Suggestions for Helping Friends in Need:
- FIND OUT "Who are the closest friends or associates?" These might be the best primary contact persons with the family in terms of ascertaining and meeting needs. Clearly it's a lot more 'net-energy negative' to try to articulate personal needs or vulnerabilities to a stranger or to someone with whom you don't feel close. That's why, if possible, the main contact person should be someone to whom the family feels close, someone already trusted.
- COMMUNICATE with each other. With permission from family, friends and relatives should pool information and work together to prioritize and coordinate needs. One of the toughest things for some seriously ill people and their families is to have to repeat again and again the daily medical progress report to a slew of people who all want to know and want to help. The process can be exhausting. A simple communication plan via phone tree or email can alleviate a fair chunk of daily stress. That way, unanswered emails and phone calls don't loom large on the horizon of an already difficult day. Note: Some people actually love all those phone calls and emails! So be sure to check in before automatically setting up a triage system.

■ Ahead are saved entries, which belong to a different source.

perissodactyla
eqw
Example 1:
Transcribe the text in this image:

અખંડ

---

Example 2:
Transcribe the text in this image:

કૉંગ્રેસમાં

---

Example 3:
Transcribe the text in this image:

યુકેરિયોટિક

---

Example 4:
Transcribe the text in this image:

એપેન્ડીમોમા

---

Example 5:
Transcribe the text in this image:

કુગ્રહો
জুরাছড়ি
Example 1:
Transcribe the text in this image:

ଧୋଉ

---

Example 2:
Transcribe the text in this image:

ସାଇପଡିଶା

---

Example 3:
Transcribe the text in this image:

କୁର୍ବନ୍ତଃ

- IDENTIFY AND COORDINATE RESOURCES, if possible. Imagine the ill person and their family as the hub of a wheel with spokes radiating outward. One spoke connected to the ill person might be extended famil -- cousins, aunts, uncles, brothers, and sisters. Another might be professional associates or co-workers. Still another spoke might be fellow-members of a faith community or neighbors. To be most effective and least intrusive in developing a plan for compassionate care, each of these groups may wish to identify one person who will serve as the main intersection point with the family, and with the other groups. In this fashion, those who wish to help are identified and tasked to maximize positive effect and minimize negative effect or overlap. (The last thing anybody needs is 200 meals and an overflowing freezer in the first week of treatment and 0 meals and 0 help by the fourth week!)

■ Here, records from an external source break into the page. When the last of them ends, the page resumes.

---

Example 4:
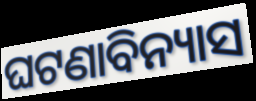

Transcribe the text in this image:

ଘଟଣାବିନ୍ୟାସ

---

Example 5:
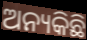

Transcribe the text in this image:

ଅନ୍ୟକିଛି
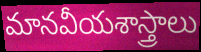
మానవీయశాస్త్రాలు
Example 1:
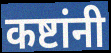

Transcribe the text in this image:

कष्टांनी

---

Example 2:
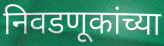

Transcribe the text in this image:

निवडणूकांच्या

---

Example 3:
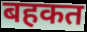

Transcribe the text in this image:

बहकत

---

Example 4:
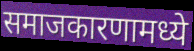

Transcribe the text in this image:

समाजकारणामध्ये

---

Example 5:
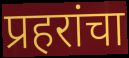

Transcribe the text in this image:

प्रहरांचा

- BEGIN TO CARE. DO SOMETHING TO HELP. After receiving the initial 'go-ahead' from the ill person or their family, get started. And if, by chance, the support system is limited, you may want to just do what you can to assess the needs and cobble together a plan with close friends or associates including, among other things, meals, transportation, yard-work, prayer support, or check-in phone calls or visits.

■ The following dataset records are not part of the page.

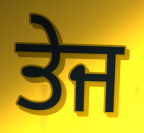
ਤੇਜ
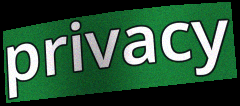
privacy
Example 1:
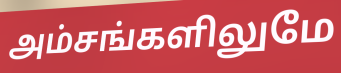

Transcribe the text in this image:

அம்சங்களிலுமே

Sometimes, instead of a whole lot of coordination, what is needed is someone (you!) to step up to the plate and just begin the process. Do something to help, even if that help is modest, say, a meal or a note, a phone call or a visit. The truth is: a fancy organizational schematic is fine and good, even necessary at times, but what is really needed is love-in-action. What is really needed is simple friendship and neighborly compassion.